Records from a dataset

------------------------------------

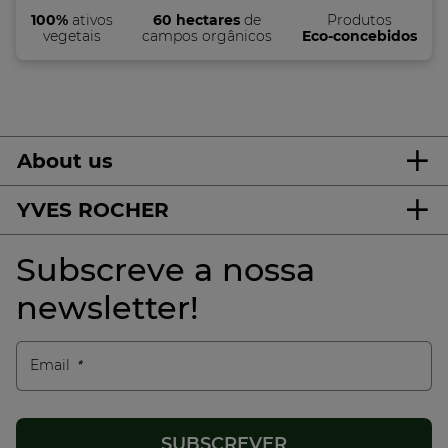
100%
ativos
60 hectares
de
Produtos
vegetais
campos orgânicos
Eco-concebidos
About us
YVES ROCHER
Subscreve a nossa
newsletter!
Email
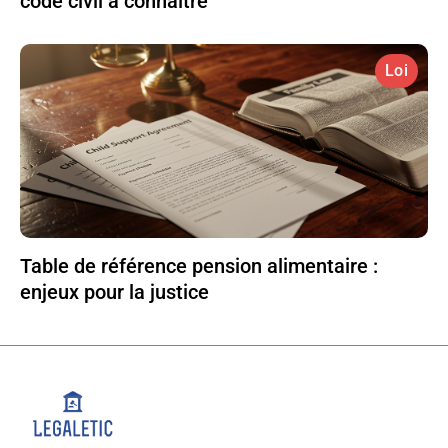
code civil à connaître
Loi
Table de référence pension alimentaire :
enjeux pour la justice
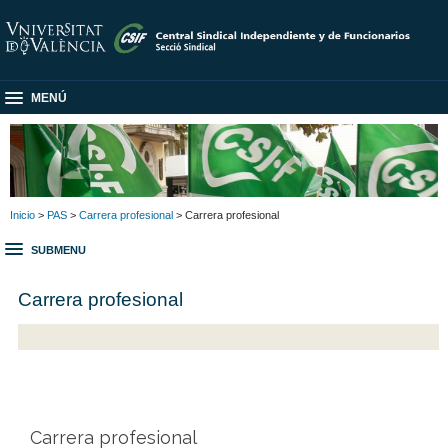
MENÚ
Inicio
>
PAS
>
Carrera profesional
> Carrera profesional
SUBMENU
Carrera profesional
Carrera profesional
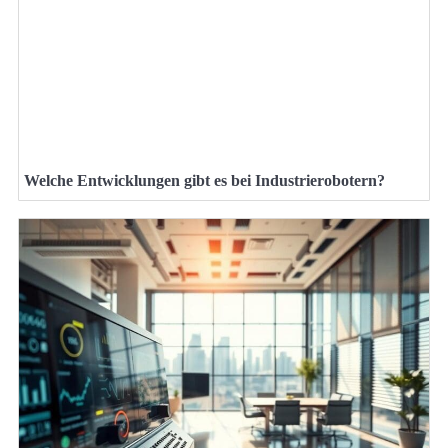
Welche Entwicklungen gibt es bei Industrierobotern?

------------------------------------

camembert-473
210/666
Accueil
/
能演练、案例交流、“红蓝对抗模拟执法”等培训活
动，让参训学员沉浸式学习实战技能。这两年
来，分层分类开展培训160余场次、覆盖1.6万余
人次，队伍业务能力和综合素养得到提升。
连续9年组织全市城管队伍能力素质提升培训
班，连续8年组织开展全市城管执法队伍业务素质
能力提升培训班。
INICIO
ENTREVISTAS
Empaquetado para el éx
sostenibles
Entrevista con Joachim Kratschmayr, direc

------------------------------------

Copy word for word the stretch of the listing above from the line containing "code civil à connaître" through the line containing "Welche Entwicklungen gibt", leaving the pictures out of your answer.

code civil à connaître
Loi
Table de référence pension alimentaire :
enjeux pour la justice
MENÚ
Inicio
>
PAS
>
Carrera profesional
> Carrera profesional
SUBMENU
Carrera profesional
Carrera profesional
Welche Entwicklungen gibt es bei Industrierobotern?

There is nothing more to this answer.